Future Exhibitions


GRAM Selects ArtPrize 2014: Encore!
November 28, 2014 – Oct 11, 2015

In a 2012 pilot project and again in 2013, GRAM curators selected works originally shown in various ArtPrize venues, from designers, filmmakers, draftsmen, sculptors, installation artists, and painters, to be part of an exclusive extension of the ArtPrize experience at GRAM. Chosen for their artistic strength and resonances with the Museum Collection, with upcoming exhibitions, and with the unique architectural setting, the works from ArtPrize were carefully placed among works in the collection from all periods, on all three floors of the Museum, from shortly after the close of one ArtPrize through the end of the next.

GRAM Selects ArtPrize 2014: Encore! will again showcase some of the strongest works across ArtPrize 2014. GRAM curators will select 10–15 works to be announced at the conclusion of ArtPrize, and installed within the Museum in October and November, to be available for viewing by Thanksgiving weekend.


Edward Burtynsky: Water
February 1, 2015 – April 26 , 2015

WATER

Edward Burtynsky, Canadian, b. 1955. Cerro Prieto Geothermal Power Station, Baja, Mexico 2012. Digital Chromogenic Print. Courtesy Nicholas Metivier Gallery, Toronto / Howard Greenberg Gallery & Bryce Wolkowitz Gallery, New York.
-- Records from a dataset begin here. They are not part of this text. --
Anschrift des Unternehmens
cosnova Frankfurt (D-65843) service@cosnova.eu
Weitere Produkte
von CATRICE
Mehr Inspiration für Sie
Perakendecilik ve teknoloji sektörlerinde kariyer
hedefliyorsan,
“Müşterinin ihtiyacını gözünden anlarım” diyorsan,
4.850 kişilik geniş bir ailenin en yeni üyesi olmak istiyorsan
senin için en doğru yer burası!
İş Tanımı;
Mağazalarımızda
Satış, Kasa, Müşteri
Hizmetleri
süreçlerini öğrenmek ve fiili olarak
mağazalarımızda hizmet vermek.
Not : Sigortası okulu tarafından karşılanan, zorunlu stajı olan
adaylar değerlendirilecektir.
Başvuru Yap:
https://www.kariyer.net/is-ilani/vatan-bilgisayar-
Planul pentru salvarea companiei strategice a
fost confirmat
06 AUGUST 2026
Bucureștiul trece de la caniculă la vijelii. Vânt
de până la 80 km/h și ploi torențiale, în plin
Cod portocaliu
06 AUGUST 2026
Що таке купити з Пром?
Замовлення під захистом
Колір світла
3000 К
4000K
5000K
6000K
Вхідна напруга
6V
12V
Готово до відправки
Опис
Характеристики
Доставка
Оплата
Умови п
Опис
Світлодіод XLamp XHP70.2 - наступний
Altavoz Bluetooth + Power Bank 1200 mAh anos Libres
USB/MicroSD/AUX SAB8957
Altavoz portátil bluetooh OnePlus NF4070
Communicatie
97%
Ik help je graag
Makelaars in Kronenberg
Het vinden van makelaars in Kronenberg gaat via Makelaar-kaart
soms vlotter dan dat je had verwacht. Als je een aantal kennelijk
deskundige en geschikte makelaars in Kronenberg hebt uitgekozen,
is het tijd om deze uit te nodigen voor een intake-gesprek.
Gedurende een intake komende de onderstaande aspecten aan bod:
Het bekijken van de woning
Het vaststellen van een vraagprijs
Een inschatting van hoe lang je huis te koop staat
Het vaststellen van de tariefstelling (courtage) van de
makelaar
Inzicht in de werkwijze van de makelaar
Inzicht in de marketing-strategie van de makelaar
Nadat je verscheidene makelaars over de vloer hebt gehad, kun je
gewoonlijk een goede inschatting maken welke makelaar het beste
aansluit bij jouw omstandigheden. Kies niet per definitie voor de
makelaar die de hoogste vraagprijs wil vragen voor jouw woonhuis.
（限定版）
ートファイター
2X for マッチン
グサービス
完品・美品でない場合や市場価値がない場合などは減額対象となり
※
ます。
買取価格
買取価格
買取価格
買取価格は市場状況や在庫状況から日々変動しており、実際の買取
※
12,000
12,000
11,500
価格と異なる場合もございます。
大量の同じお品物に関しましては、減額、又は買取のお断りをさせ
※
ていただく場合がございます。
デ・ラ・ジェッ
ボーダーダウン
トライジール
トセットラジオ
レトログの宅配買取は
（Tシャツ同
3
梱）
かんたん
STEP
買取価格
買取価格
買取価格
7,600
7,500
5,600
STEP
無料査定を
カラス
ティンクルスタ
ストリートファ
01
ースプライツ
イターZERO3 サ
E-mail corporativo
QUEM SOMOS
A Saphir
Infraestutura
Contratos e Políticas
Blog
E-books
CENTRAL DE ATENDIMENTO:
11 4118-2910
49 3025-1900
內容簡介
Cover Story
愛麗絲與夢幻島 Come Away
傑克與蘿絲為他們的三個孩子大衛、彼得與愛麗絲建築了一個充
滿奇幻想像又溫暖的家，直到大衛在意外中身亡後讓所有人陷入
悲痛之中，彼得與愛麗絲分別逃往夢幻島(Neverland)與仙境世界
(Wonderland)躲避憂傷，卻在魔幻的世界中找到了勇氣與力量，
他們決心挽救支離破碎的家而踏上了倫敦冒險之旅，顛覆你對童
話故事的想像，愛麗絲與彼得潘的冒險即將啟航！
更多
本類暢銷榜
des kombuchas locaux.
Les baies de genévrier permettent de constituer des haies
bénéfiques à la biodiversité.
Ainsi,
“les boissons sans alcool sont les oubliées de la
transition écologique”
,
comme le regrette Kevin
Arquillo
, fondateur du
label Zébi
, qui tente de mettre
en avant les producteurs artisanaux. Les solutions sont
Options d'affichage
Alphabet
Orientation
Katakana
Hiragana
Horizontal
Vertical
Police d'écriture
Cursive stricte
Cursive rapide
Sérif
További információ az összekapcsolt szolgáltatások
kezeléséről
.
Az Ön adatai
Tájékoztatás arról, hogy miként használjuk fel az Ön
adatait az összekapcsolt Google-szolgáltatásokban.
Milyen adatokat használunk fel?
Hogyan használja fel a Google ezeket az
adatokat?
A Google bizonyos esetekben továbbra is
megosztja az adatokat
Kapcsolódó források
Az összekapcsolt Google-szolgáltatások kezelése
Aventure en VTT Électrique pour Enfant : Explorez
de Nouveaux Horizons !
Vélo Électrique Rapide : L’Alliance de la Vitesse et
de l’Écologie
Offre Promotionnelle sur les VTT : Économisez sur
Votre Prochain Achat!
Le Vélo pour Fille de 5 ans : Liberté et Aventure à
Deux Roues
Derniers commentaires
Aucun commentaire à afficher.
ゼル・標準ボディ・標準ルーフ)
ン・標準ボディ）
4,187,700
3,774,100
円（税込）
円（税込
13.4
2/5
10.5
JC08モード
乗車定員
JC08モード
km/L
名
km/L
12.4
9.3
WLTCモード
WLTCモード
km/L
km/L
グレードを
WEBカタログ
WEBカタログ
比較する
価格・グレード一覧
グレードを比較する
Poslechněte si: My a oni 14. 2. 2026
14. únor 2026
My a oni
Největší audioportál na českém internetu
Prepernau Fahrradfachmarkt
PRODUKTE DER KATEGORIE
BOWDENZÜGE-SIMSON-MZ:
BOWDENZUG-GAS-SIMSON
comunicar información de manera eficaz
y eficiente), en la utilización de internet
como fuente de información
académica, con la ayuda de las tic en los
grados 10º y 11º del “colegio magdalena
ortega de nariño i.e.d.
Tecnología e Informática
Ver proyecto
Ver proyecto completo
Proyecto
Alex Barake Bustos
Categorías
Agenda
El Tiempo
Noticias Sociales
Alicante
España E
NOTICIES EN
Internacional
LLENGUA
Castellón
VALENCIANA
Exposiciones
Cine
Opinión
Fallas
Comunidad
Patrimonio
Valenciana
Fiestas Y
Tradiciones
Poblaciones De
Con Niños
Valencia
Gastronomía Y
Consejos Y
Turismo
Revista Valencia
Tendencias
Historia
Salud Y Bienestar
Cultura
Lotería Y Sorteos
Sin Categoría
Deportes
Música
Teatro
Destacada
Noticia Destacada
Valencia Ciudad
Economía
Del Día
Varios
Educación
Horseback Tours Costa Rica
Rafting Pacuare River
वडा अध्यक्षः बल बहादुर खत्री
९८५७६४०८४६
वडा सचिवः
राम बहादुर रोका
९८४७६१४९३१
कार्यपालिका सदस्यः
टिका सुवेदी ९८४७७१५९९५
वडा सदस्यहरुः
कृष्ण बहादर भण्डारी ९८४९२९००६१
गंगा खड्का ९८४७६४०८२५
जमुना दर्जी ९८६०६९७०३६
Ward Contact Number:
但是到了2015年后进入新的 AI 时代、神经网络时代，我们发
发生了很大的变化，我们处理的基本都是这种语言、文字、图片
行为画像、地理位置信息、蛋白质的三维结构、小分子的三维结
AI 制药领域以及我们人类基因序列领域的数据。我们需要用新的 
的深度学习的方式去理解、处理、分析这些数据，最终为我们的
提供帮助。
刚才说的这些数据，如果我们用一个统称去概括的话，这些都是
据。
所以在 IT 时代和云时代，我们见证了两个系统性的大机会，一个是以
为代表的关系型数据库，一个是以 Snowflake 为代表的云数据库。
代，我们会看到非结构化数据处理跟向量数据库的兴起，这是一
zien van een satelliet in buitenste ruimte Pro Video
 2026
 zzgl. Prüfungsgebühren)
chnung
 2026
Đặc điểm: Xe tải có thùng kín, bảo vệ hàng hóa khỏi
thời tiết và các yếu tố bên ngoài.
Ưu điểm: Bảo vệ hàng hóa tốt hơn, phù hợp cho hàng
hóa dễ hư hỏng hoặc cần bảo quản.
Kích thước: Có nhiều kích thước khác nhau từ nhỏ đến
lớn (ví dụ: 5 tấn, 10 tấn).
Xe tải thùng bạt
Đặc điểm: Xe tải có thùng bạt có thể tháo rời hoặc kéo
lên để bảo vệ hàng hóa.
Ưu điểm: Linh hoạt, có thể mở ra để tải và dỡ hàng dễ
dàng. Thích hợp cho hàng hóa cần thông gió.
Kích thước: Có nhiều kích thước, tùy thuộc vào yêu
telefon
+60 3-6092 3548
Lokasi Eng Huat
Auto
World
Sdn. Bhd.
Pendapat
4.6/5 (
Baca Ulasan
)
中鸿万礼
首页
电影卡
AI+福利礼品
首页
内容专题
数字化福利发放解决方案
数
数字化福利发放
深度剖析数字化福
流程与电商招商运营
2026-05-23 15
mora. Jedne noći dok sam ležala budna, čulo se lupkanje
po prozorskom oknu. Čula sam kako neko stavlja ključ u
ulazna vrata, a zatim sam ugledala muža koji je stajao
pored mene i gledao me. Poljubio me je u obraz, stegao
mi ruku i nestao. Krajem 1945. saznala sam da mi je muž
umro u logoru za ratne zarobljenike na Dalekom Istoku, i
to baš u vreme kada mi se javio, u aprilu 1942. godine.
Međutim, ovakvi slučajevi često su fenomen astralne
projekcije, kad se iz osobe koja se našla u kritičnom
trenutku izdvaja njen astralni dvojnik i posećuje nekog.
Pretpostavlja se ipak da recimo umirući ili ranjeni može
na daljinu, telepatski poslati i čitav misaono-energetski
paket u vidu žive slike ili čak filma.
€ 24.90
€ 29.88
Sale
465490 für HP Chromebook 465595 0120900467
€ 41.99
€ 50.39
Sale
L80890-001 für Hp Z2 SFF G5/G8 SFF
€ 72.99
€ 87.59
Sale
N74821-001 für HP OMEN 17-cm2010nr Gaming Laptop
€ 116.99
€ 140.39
Through enormous color aerial photographs by world-renowned photographer Edward Burtynsky, this exhibition explores humanity’s increasingly stressed relationship with the world’s most vital natural resource—water.

Over the past five years, Burtynsky traveled across the globe, weaving together an ambitious representation of water’s increasingly fragmented life cycle and the roles that it plays in modern life: as a source of healthy ecosystems and energy, as a key element in cultural and religious rituals, and as a rapidly depleting resource.

These images—sometimes elegant and sometimes haunting, many bordering on the edge of complete abstraction—hover between the worlds of painting and photography, forming a compelling global portrait of water that functions as an open-ended question about humanity’s past, present, and future relationship with the natural world.